Pre-K Art Activity Plan- Terrific Textures
Specific Age: 4-year-olds
Goals of the Activity: The goals of this activity are to teach the children that the world is filled with many textures and to allow them to explore textures through art.
· Children will show improved fine motor skills by tearing, gluing, and manipulating the art materials.
· Children will demonstrate creativity by choosing materials and designing an animal in their own unique way.
· Children will demonstrate their knowledge of animals by matching an animal to its skin covering.
· Children will demonstrate their knowledge of descriptive words like rough , smooth , and soft by describing animals to the teacher.
Rationale for the Activity: This art activity will provide the opportunity for children to develop fine motor skills through manipulating the art materials (DAP, p.164). It will also give children the opportunity to explore many materials and to use them creatively while teachers have the opportunity to talk with children about their art (DAP, p.176).
Learning Standard: Georgia PreK Learning Standard CD 1a: Children will experiment with a variety of materials and activities for sensory experience and exploration.
Amount of Time Needed for Activity:5 minutes for set-up; 20-25 minutes for activity
· Large pack of construction paper in a variety of colors
· Five to six glue sticks
· Two to three packs of markers and/or crayons
· Items of various textures (cotton balls, feathers, sandpaper, plastic wrap, yarn, textured paper, fabrics)
Space Needed: Large table with chairs for five or six children
1. Introduce the topic of animals and how they look and feel different. Here are some suggestions for beginning the discussion:
Name some of your favorite animals.
What do alligators or iguanas feel like? Are they smooth or rough?
What about rabbits? What do they feel like?
2. As children name animals, list them on the whiteboard or large paper.
3. Encourage children to draw an animal on their paper.
Do you have a pet at home? What kind of animal is it?
What kinds of animals have you seen at the zoo?
Do you remember the book we read last week? What kind of animal is Curious George?
4. Allow children to feel all of the materials on the table and discuss what they feel like. Introduce descriptive words they may not know (i.e. glossy, wooly, coarse).
What do the cotton balls feel like?
Can you name some animals that feel like cotton balls?
What does the sandpaper feel like? It is coarse or rough.
5. Encourage the children to choose materials to glue onto their animal drawing that feel or look like the chosen animal’s skin covering. Some children may choose more than one material to glue onto their animal. Encourage them to do so and take the opportunity to talk about how different parts of the animal may feel different (i.e. a dog’s rough, wet nose and soft, fluffy fur).
Does your dog’s nose feel like the fur?
How is it different?
Tell me about the dog you made?
What materials did you use on its nose? It’s fur?

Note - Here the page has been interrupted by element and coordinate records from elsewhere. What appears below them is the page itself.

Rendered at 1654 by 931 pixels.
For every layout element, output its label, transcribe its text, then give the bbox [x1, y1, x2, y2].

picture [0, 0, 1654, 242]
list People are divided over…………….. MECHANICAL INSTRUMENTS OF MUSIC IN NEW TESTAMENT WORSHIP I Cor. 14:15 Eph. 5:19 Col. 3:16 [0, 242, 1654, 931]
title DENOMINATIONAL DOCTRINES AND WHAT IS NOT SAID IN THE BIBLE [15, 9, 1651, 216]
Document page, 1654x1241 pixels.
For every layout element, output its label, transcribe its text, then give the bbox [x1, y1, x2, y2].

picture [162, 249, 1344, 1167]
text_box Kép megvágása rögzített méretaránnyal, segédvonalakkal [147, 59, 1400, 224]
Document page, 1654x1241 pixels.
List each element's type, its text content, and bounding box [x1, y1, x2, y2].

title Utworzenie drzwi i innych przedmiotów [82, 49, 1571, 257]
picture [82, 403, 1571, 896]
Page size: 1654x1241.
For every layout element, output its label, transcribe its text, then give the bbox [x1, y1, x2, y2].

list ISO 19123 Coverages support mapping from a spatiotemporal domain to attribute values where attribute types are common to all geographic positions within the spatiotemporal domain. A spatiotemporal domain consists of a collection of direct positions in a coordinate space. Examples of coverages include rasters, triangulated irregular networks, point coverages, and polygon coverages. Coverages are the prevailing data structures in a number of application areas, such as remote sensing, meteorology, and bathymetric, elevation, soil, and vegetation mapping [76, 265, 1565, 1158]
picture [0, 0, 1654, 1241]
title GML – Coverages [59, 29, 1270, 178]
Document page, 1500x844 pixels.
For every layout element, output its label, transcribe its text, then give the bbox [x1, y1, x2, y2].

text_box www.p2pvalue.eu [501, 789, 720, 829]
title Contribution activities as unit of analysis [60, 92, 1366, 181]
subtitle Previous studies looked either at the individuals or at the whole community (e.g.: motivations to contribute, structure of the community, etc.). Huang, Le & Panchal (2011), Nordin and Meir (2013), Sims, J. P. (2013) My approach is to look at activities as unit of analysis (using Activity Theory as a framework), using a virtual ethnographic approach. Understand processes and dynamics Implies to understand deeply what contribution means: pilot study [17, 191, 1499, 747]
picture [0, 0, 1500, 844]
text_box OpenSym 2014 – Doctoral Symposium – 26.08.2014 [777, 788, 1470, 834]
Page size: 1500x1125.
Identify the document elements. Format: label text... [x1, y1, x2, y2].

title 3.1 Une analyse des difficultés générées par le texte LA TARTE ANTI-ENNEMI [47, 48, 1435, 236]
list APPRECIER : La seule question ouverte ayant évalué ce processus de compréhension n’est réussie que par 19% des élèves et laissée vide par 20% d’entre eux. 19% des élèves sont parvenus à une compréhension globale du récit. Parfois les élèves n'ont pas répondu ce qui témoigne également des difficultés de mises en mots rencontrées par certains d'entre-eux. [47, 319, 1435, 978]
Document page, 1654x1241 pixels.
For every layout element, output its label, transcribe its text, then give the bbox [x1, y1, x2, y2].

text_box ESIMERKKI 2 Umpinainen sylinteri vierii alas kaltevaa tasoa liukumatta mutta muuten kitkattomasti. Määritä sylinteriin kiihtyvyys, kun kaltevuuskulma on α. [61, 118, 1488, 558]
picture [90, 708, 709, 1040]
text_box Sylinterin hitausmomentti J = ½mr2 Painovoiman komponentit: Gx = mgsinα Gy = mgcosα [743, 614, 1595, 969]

Adaptations and Extensions:
· To incorporate science, the children could use materials to create a habitat for their animal. The teacher could provide small aquarium rocks, sand, wood chips, etc.
· To encourage the building of relationships among the children, allow the children to talk about their art with the child next to them. Each child can tell their classmate about their own work and express their feelings about the other child’s artwork.
· For children with limited motor skills, the teacher can help by tearing the materials into pieces for them.
· Allow the children to go outside and collect their own materials for their animal and/or habitat. Pine straw, grass, leaves, and small rocks can be glued onto the paper.
· Bring in small animals of various textures (rabbit, hamster, lizard, turtle, fish, hermit crab) that the children can touch. Encourage them to talk about what the animals feel like and what colors they are.
· To practice grouping like items, the children can group all of the completed art animals by color or texture.
This activity was created by K. McMichael, CHFD 5130 student, University of Georgia.